The KryoFlux needs to be plugged into the USB, I may rob a USB front panel from a case to use internally.

All assembled in the case.

The 2 floppy drives for archiving.

Things To Do

Need to sort out the floppy cable and either make one the correct length or get one of the nice round ones I have in storage. Not sure if I have one with a 5.25 inch drive flat connector.

Currently installing the operating system so that I can actually image disks.

OS is now installed and I can remote desktop to the machine so that I don't need it connected to a monitor to use.

Fix the KryoFlux in properly (I have some PCB stands somewhere) and fit an internal USB to the machine so I can connect the KryoFlux without any external cabling.

This now has an internal USB header on the board which connects to the Kryoflux.

Image all of my disks (this may take a while).

Started this but its going to take a fair bit of time.

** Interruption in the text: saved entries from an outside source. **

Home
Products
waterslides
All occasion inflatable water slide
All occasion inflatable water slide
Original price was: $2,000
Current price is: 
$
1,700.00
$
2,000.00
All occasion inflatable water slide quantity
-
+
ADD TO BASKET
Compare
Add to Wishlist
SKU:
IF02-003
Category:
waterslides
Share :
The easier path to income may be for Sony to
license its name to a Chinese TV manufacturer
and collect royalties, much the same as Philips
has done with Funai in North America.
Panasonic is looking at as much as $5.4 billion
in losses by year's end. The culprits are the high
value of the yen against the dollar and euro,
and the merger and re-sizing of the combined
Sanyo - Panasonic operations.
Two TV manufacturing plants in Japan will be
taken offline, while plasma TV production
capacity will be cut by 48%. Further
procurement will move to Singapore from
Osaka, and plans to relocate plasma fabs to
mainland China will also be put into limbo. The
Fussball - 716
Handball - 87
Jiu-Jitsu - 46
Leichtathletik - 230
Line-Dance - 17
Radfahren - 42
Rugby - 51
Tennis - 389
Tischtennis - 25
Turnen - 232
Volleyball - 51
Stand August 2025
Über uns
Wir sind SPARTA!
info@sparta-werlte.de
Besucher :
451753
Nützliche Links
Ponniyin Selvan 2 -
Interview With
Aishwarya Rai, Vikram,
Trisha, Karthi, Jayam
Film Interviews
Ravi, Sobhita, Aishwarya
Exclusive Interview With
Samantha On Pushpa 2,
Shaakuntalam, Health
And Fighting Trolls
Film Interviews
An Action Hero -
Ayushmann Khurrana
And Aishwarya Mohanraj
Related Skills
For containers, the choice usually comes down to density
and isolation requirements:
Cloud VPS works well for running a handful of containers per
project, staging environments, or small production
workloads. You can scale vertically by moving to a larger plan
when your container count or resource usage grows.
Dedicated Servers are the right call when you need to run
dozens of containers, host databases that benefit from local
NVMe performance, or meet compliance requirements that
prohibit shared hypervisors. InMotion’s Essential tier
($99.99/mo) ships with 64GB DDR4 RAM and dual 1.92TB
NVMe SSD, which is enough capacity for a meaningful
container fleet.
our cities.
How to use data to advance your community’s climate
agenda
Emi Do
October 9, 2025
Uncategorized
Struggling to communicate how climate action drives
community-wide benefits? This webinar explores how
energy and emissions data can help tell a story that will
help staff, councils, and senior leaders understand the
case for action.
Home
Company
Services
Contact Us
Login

Goodbye Retro Challenge...

So this is the end again for another Retro Challenge, as has been common in the last few challenges my 11 month old has got in the way so I've not really got a lot done.
I am happy that I've manage to do some of what I set out to do. Mainly sorting my storage locker so that I can easily access machines and other stuff so that I can start to clean and fix them one at a time.

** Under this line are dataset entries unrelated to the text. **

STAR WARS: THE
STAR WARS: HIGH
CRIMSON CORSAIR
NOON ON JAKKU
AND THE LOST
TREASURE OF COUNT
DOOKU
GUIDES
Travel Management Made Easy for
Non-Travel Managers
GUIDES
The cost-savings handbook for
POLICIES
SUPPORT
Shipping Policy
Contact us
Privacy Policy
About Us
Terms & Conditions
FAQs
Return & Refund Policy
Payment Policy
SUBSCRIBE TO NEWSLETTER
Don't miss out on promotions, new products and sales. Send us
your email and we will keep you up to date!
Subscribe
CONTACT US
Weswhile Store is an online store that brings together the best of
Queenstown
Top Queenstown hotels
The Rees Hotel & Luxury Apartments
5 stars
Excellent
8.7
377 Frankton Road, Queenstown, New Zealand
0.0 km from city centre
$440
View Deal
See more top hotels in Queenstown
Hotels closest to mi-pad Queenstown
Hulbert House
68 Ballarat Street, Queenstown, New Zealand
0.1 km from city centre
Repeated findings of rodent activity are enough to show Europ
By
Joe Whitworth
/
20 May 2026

Enjoyed looking at everyone's blogs and hope to see you all next time.

BBS Throttle

Simulating 300bps Via Telnet

FozzTexx who runs the /r/retrobattlestations subreddit and Level 29 BBS was looking for a way to throttle telnet sessions to his BBS. He wanted to simulate the connection at 300bps.

As part of my ViewData BBS system I added in the facility to throttle the speed of the connection to give an accurate feel to way that it used to look.

Another item that is implemented is a way to pass through to an external BBS thus allowing me to either throttle or dial into telnet only ViewData BBSs.

My system was designed to handle ViewData only so I did a few adjustments and created a proxy service that will allow the connection to another BBS but will throttle the speed.


To connect to the Level 29 BBS with throttling enabled you can telnet (RAW) to the following ports...

Connect to - bbs.retroacorn.net

Port 6000 - 300bps
Port 7000 - 1200bps
Port 8000 - 2400bps

When I get the time I might add in a menu system to allow connection to other BBS systems.